• Task to carry out: Recast the text read from all the items below as a Markdown table with the columns "Row" and "Line Text", numbering each line of that text and leaving out blank lines and the pictures.

• Given records:
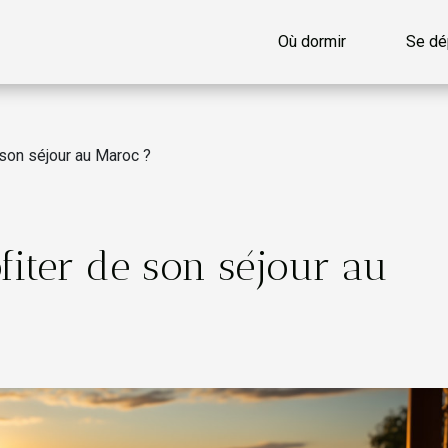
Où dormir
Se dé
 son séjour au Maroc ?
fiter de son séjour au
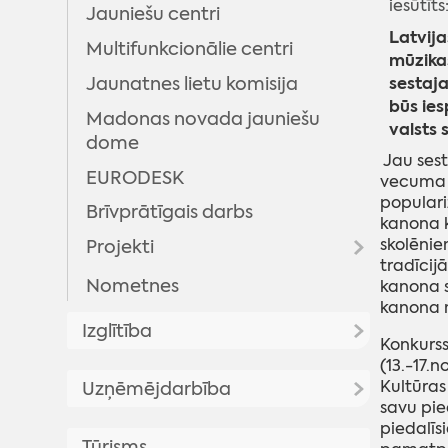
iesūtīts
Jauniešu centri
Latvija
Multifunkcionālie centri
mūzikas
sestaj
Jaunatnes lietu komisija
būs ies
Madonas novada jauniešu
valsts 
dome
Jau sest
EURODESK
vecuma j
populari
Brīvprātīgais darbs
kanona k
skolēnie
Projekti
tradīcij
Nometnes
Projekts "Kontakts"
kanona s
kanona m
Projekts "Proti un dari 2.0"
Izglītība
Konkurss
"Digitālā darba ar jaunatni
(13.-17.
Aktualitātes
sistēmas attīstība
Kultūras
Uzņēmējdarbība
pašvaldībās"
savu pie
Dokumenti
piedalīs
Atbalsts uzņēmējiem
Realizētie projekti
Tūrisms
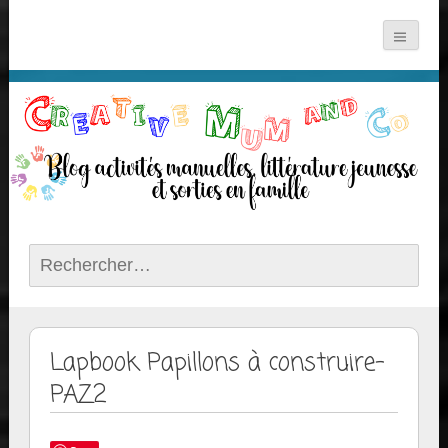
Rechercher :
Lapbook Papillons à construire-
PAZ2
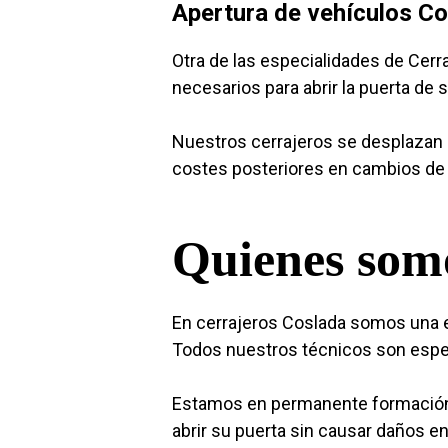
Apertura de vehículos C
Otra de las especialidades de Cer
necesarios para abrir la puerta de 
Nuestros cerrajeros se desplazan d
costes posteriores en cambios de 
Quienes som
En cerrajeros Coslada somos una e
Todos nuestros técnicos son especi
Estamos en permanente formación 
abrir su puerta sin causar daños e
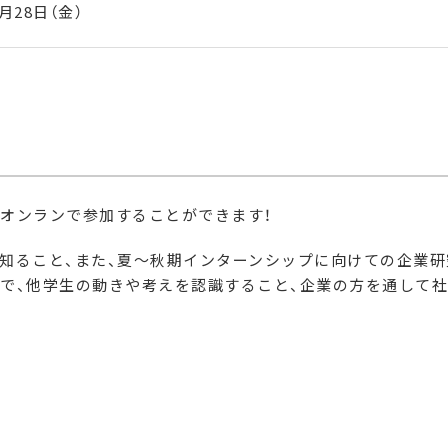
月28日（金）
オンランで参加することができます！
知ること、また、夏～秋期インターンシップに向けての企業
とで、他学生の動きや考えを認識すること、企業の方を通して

• Result of the exercise:
| Row | Line Text |
|---|---|
| 1 | Où dormir |
| 2 | Se dé |
| 3 |  son séjour au Maroc ? |
| 4 | fiter de son séjour au |
| 5 | iesūtīts |
| 6 | Jauniešu centri |
| 7 | Latvija |
| 8 | Multifunkcionālie centri |
| 9 | mūzikas |
| 10 | sestaj |
| 11 | Jaunatnes lietu komisija |
| 12 | būs ies |
| 13 | Madonas novada jauniešu |
| 14 | valsts  |
| 15 | dome |
| 16 | Jau sest |
| 17 | EURODESK |
| 18 | vecuma j |
| 19 | populari |
| 20 | Brīvprātīgais darbs |
| 21 | kanona k |
| 22 | skolēnie |
| 23 | Projekti |
| 24 | tradīcij |
| 25 | Nometnes |
| 26 | Projekts "Kontakts" |
| 27 | kanona s |
| 28 | kanona m |
| 29 | Projekts "Proti un dari 2.0" |
| 30 | Izglītība |
| 31 | Konkurss |
| 32 | "Digitālā darba ar jaunatni |
| 33 | (13.-17. |
| 34 | Aktualitātes |
| 35 | sistēmas attīstība |
| 36 | Kultūras |
| 37 | Uzņēmējdarbība |
| 38 | pašvaldībās" |
| 39 | savu pie |
| 40 | Dokumenti |
| 41 | piedalīs |
| 42 | Atbalsts uzņēmējiem |
| 43 | Realizētie projekti |
| 44 | Tūrisms |
| 45 | Rechercher : |
| 46 | Lapbook Papillons à construire- |
| 47 | PAZ2 |
| 48 | Apertura de vehículos C |
| 49 | Otra de las especialidades de Cer |
| 50 | necesarios para abrir la puerta de  |
| 51 | Nuestros cerrajeros se desplazan d |
| 52 | costes posteriores en cambios de  |
| 53 | Quienes som |
| 54 | En cerrajeros Coslada somos una e |
| 55 | Todos nuestros técnicos son especi |
| 56 | Estamos en permanente formación  |
| 57 | abrir su puerta sin causar daños e |
| 58 | 月28日（金） |
| 59 | オンランで参加することができます！ |
| 60 | 知ること、また、夏～秋期インターンシップに向けての企業 |
| 61 | とで、他学生の動きや考えを認識すること、企業の方を通して |